Locally we have had our own notable free market economist who has had a large impact on Western Australian agriculture. His name was Henry Schapper, responsible for founding the UWA school of agricultural economics and was dean of the Agriculture faculty in the 1970s and early 1980s. He became famous for telling WA farmers to ‘Get Big or Get Out’, which did not go down well with the local agrarian socialists who demanded ever greater government subsidies and supports to counter the downward march of global commodity prices.

Schapper was also a major influence on another local thinker – the self-taught economist, Doodlakine farmer and federal ALP finance minister in the Hawke government, Peter Walsh. His 1995 memoirs, Confessions of a Failed Finance Minister is rightly remembered as one of our best political autobiographies with tales of his fights with farming rent seekers and battles with the economically illiterate from both the left and right.

Between Smith, Marx, Keynes and Freedman, we have four influential international economists who have had a major impact on global government policy in relation to agriculture. Locally we have had Schapper and Walsh who have driven Western Australian agriculture towards what it is today – big, competitive and largely free of government involvement.

As Adam Smith stated in the ‘Wealth of Nations’ ‘The land constitutes by far the greatest, the most important, and the most durable part of the wealth of every extensive country”. As we move into our fourth, fifth and sixth generations of family farmers it is clear that this model is a key part of successful, sustainable Western Australian agriculture.

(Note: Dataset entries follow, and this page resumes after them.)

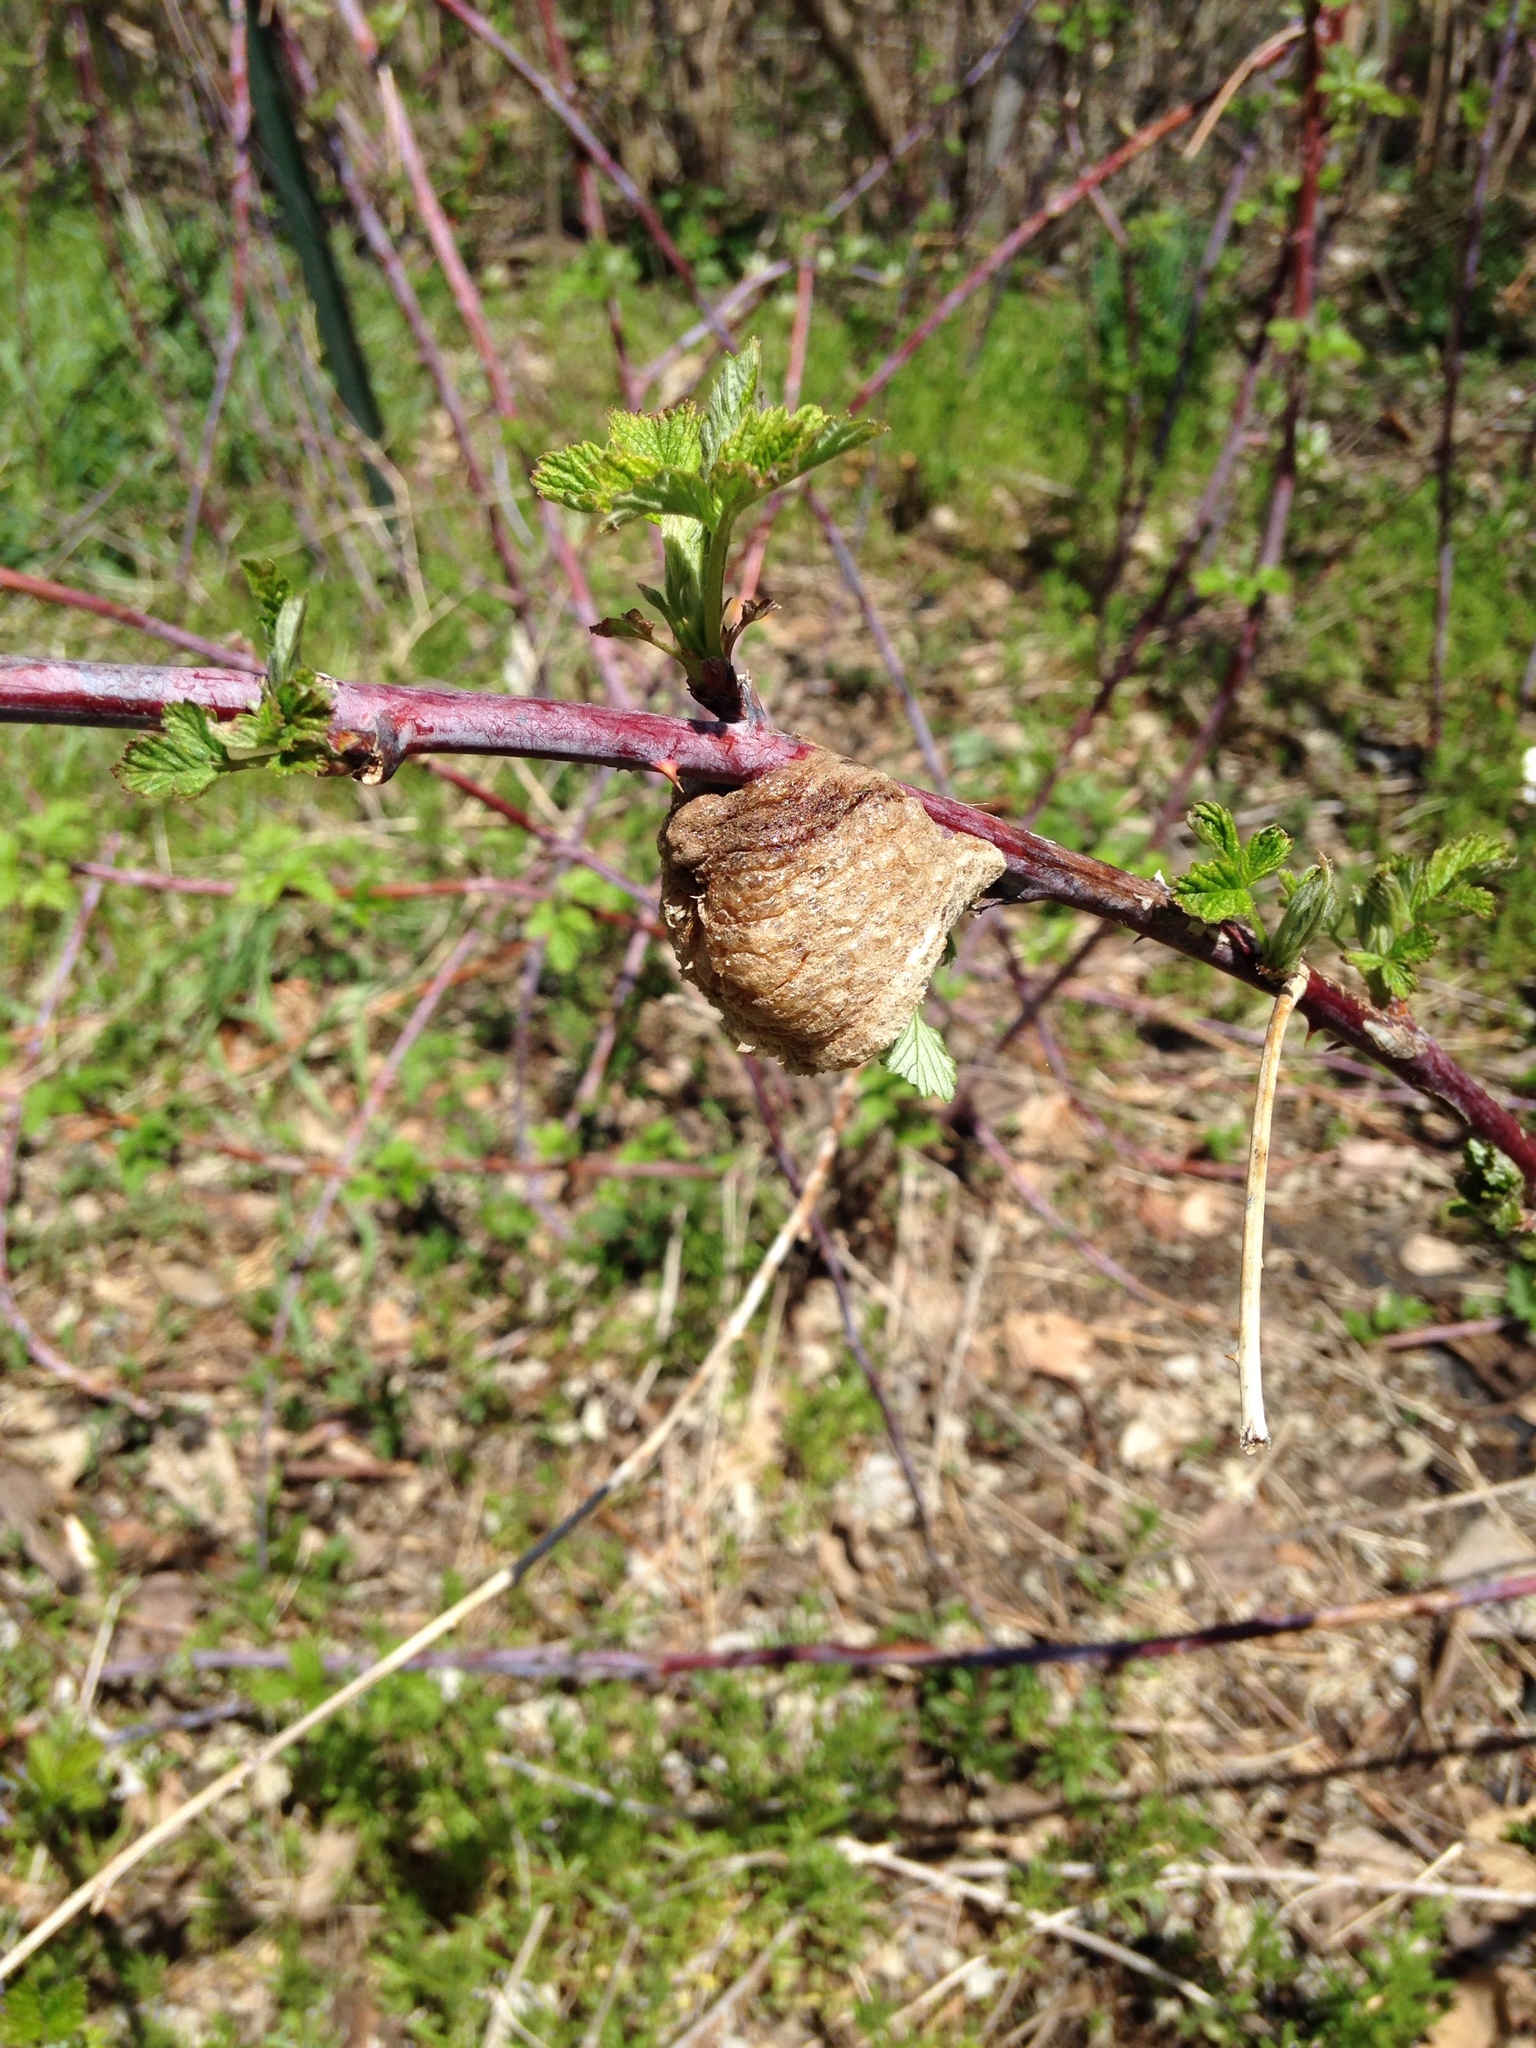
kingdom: Animalia
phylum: Arthropoda
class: Insecta
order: Mantodea
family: Mantidae
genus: Tenodera
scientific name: Tenodera sinensis
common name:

What we don’t need is Australian governments to follow high taxing interventionist economic theories, or state governments thinking that leasehold is better than freehold.

A reading of the theoreticians and influencers of agricultural economics will always lead us back to Adam Smith’s theory of the power of self-interest and the invisible hand of the market.  As the biggest land holder in the state, maybe the state government should delve into the Wealth of Nations and concentrate on turning over well-watered parts of the pastoral estate into freehold land and let the self-interest of farmers and the invisible hand get to work developing more successful family farms.